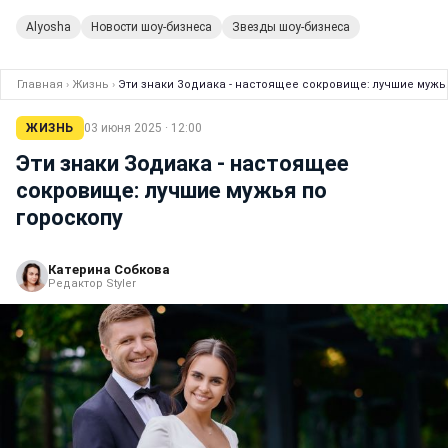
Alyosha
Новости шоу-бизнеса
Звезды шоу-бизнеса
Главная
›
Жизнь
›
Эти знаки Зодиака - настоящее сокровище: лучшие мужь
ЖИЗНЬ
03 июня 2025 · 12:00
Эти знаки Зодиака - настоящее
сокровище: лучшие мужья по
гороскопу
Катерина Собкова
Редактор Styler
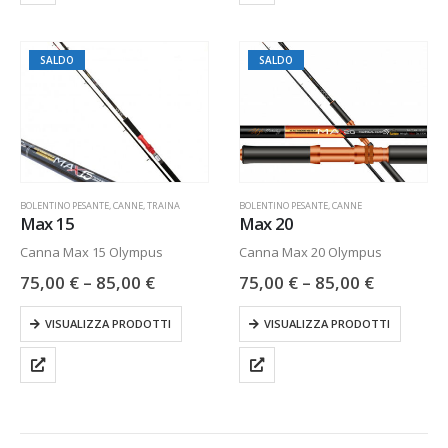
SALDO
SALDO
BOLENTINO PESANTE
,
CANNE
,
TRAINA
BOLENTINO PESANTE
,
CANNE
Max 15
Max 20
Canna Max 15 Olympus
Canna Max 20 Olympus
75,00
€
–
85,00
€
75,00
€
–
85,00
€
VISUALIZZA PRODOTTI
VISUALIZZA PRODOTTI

= = =

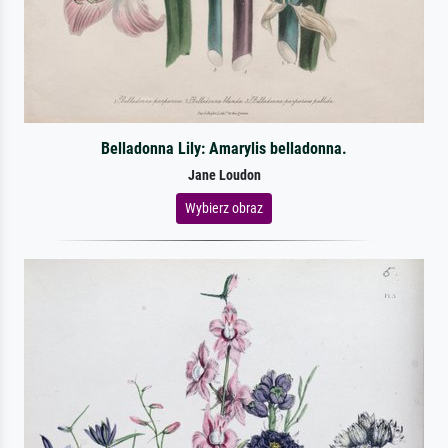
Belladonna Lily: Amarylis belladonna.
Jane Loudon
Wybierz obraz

= = =

→ Task instructions
Output everything in the data from the line containing "Belladonna Lily: Amarylis belladonna." down to the line containing "Wybierz obraz" as a Markdown table with the columns Row and Content. Skip blank lines and put each line in its own numbered row.

→ Exercise output
| Row | Content |
|---|---|
| 1 | Belladonna Lily: Amarylis belladonna. |
| 2 | Jane Loudon |
| 3 | Wybierz obraz |